Some of you may have heard about or even read the 105 page report by Justice Annemarie E. Bonkalo, dated December 31, 2016. I have read it, well maybe not the full 105 pages but certainly a good portion of it; there were a few pages I could skip over. You can review the report here.
Justice Bonkalo was appointed by the Attorney General and the Treasurer of the Law Society of Upper Canada to lead a review of the provision of family legal services by persons other than lawyers. (Note: The scope of the family law services review does not include child protection matters under the Child and Family Services Act.) Paralegals practicing in family law is a hot topic.

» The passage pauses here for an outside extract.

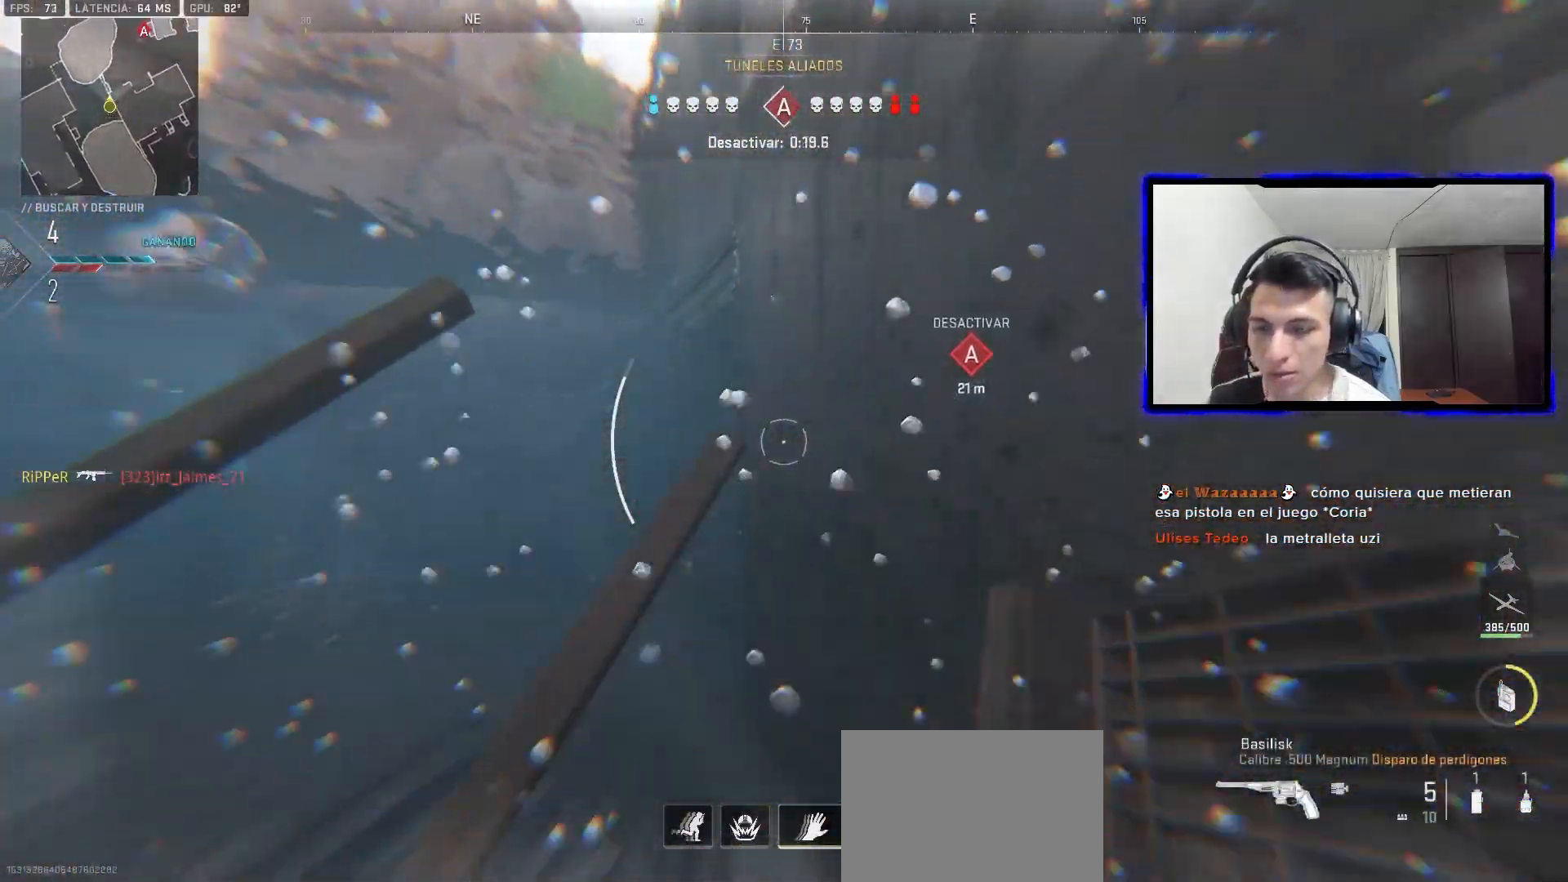
{"dt_ms": 500, "buttons": [], "left_stick": "up", "right_stick": "center", "events": [[150, "right_stick", "left"], [300, "right_stick", "center"]]}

I am a licensed paralegal working within a firm with my main focus in the area of personal injury and, specifically, accident benefits under the Statutory Accident Benefits Schedule. Currently, licensed paralegals can practice in many areas such as Small Claims Court, Ontario Court of Justice under the Provincial Offences Act, summary conviction offences under the Criminal Code of Canada (where a maximum penalty does not exceed six months’ imprisonment and/or a $5,000 fine) and before administrative tribunals including the Financial Services Commission of Ontario, CPP/ODSP and WSIB. A licensed paralegal can give legal advice concerning legal interests, rights or responsibilities with respect to a proceeding or the subject matter of a proceeding, draft or assist with drafting documents for use in a proceeding and can negotiate on behalf of a person who is a part to a proceeding.
The goal here is to provide access to justice. There are a rising number of unrepresented litigants and Ontario’s Law Society is considering to allow paralegals to practice family law as a way of expanding the provision of legal services. There are people who do not qualify for legal aid and feel they cannot afford a lawyer. As indicated in the report, the Ministry of the Attorney General estimates that in 2014-2015, over 57% of Ontarians did not have any legal representation in family court. The legal fees place a massive burden on low and middle-income earners causing individuals to choose to self-represent. A litigant who is represented by a lawyer has a huge advantage over a self-represented litigant. This is where a licensed paralegal can help as we can offer the legal services and at a lower rate.
Should licensed paralegals eventually be allowed to practice in family law, we would be required to complete a diverse range of family law courses and have a specialized licensing exam. There is concern that a licensed paralegal would not possess the experience and critical thinking skills to adequately represent clients in family law matters. I can proudly say that I know licensed paralegals that have been practicing for many years who are fantastic advocates that would certainly do a better, more efficient job than a layperson attempting to navigate a very complex system themselves.
Licensed paralegals not only can work independently, but also work within law firms, as I do. Licensed paralegals and lawyers can work together and improve access to justice by offering routine legal services at lower rates. There are many areas of family law that a licensed paralegal is capable of doing and in other, more sensitive specialized areas such as child protection cases, lawyers may continue to be required.
If Ontario decides to allow paralegals to practice family law, it will take several years to implement. In my opinion, licensed paralegals can increase access to justice, ease the financial burden of family disputes, and increase the efficiency and fairness of court proceedings.